Vandalism of the city’s old cemeteries is robbing the city of its heritage and a major potential tourist attraction.
July 10, 2014
Metal Thieves hauling away stripped graveyard railings.
One of Pietermaritzburg’s greatest historical assets is rapidly on the path to becoming no more than history as vandals strip and plunder the city’s oldest cemeteries on either side of Chief Albert Luthuli Road.
Metal thieves have been stripping the graves of their ornate iron railings, smashing the gravestones in the process.
They were recently photographed carting away the railings by a concerned local historian, Eckhard von Fintel.
“When I entered into Miller Street onto Prince Alfred Street, I noticed these two guys carrying metal surroundings of graves walking towards Prince Alfred Street. I passed them, stopped, got my camera ready and turned around. Stopping opposite them I quickly took a photo, but they had already noticed me and hid their faces. They turned right into Prince Alfred Street and walked at a fast pace. I passed them and stopped to take another photo. When I looked back, they had disappeared, leaving their haul on the pavement,” said Von Fintel.
“A number of us are very worried about the vandalism that takes place at the old Commercial Road Cemeteries,” he says.
So concerned, in fact, that after repeated calls on the municipality to protect the historic old cemeteries an organisation called the Commercial Road Cemetery Action Group was formed to safeguard the graves by raising funds to fence the cemeteries securely. It included living descendants of forebears buried there.
More than R200 000 was raised for the project, including money which had been paid by these families for the up keep of the graves as well as public donations, and palisade fencing was erected around the cemeteries in 2010.
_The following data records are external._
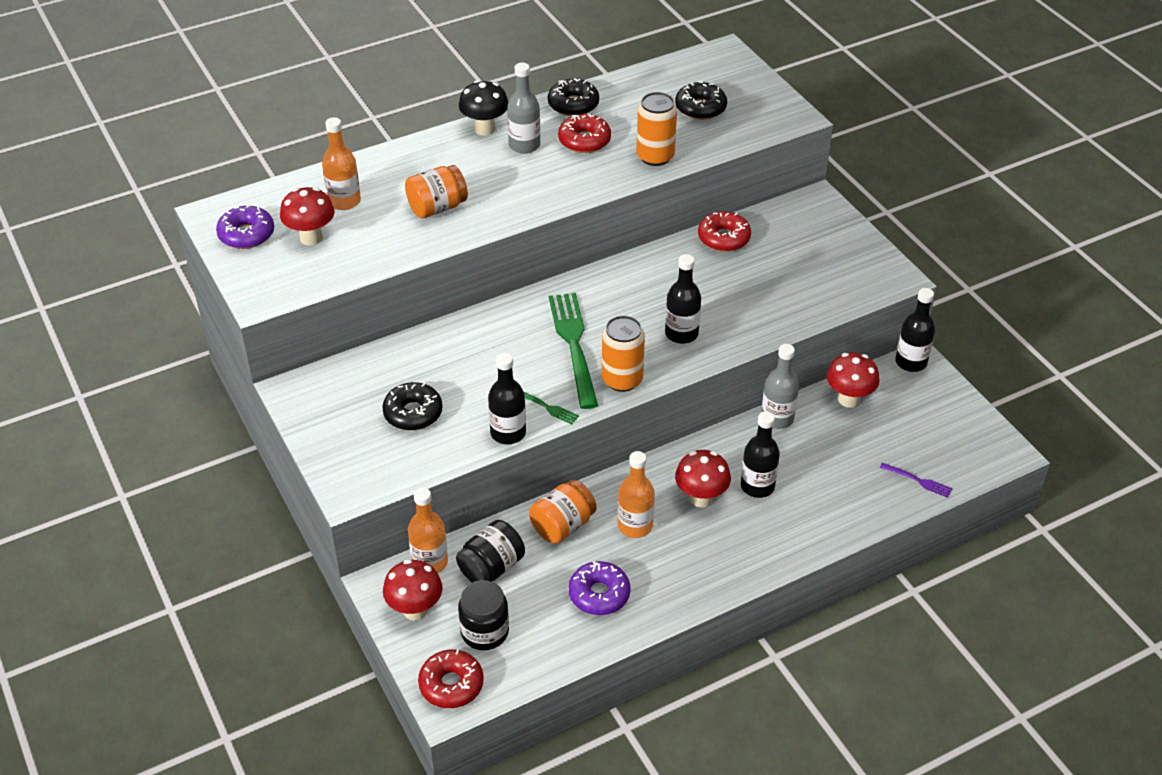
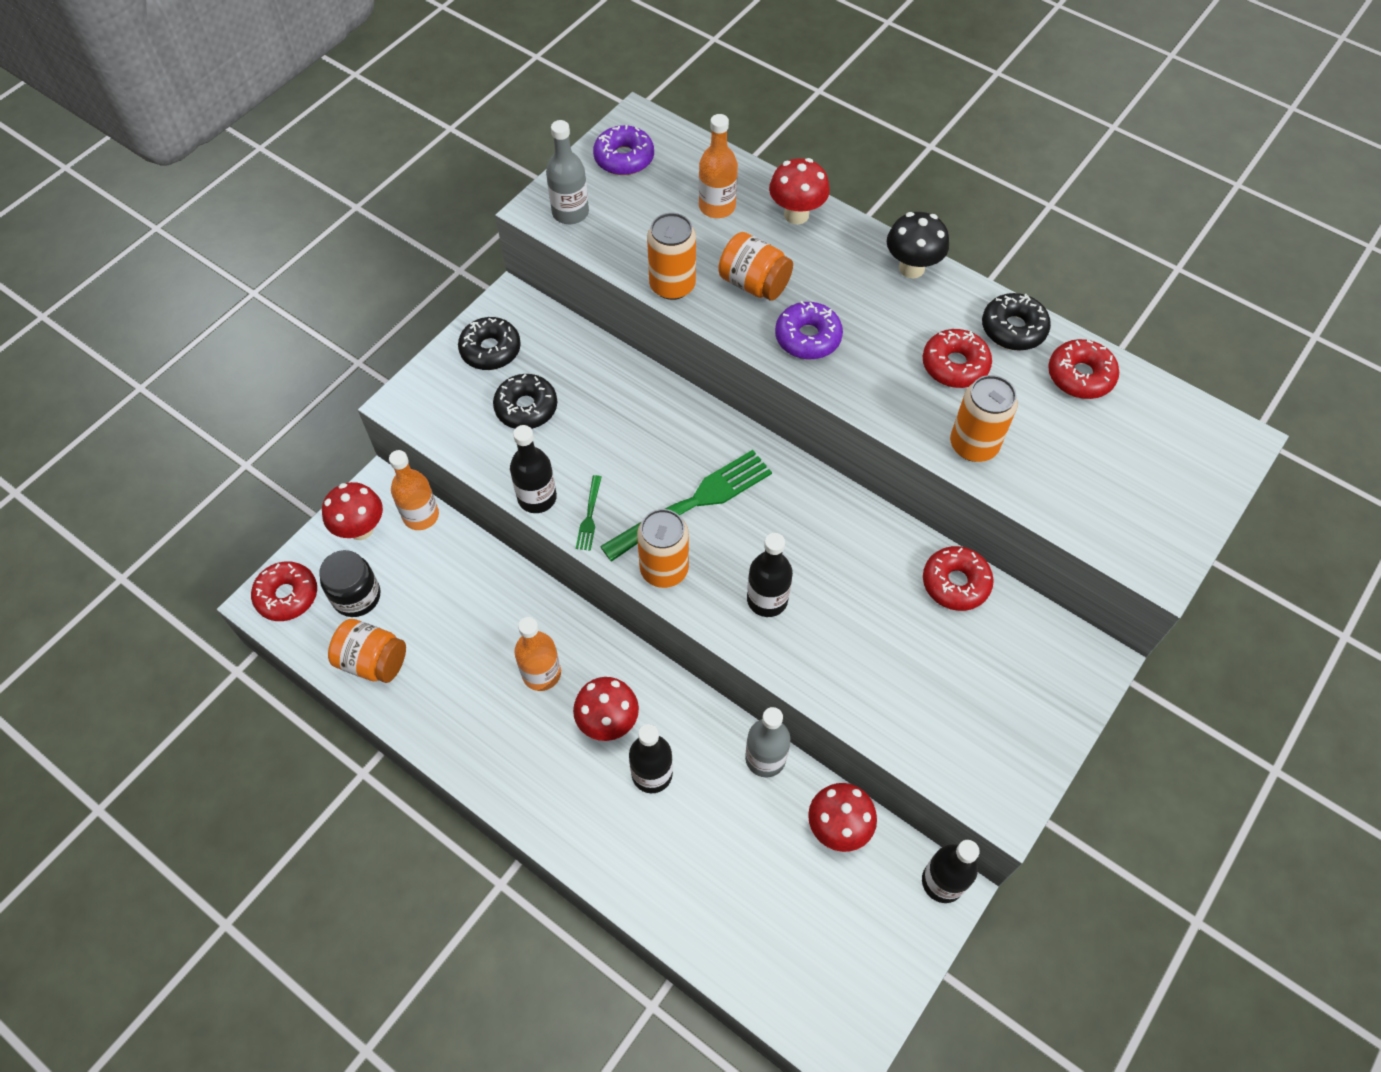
camera: 65 degrees right, 15 degrees up
red mushroom [280,187,335,246] -> red mushroom moved to [769,158,830,224]
black jar [456,520,525,583] -> none
grey bottle [507,62,540,154] -> grey bottle moved to [546,120,589,224]
orange jar [529,480,596,544] -> orange jar moved to [328,619,406,683]
purple donut [569,561,631,615] -> purple donut moved to [775,301,843,359]
black donut [675,81,727,120] -> black donut moved to [458,317,521,370]
purple fork [880,463,953,498] -> none
none -> orange can [647,213,696,300]
none -> red donut [1048,339,1119,399]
But the cemeteries are once more in a dire state of neglect with over-grown grass and weeds and dead trees and branches that have not been removed.
“The fence was never given as much as a drop of paint by the municipality during the past ten years. The rust on the palisade fence bears witness of this,” says Von Fintel.
The depredations of metal thieves have hastened the degradation of the cemetery. The hand-wrought iron railings and ornamentations erected at great cost have been plundered from the graves.
As one of the first cemeteries in the city – the earliest burial recorded there dates back to 1839 – it chronicles an important early period of Natal history and the infancy of Pietermaritzburg. Where most people just see old graves, the cemetery provides historians and genealogists (who study family history) with a wealth of information about the past.
“When you walk through the graveyard you will see many of the names associated with early settlers to this city. For example, there is a large tombstone and burial plot for the Davis family who owned the Natal Witness before the Craib family,” says John Deare, chairman of the Natal Inland Family History Society.
“Since then we have found squatters living in the Lych Gate building. Eventually the municipal security services evicted them. The building still remains and I am sure it is still used by squatters. Metal grave surrounds have been torn up and stolen. Grave-stones have been removed, stolen for re-cycling,” Deare told the Sun.
Von Fintel says he is dismayed at Msunduzi Municipality’s lack of concern for the historic site.
“The fence was never given as much as a drop of paint during the past ten years. The rust on the palisade fence… bear witness of this,” said von Fintel.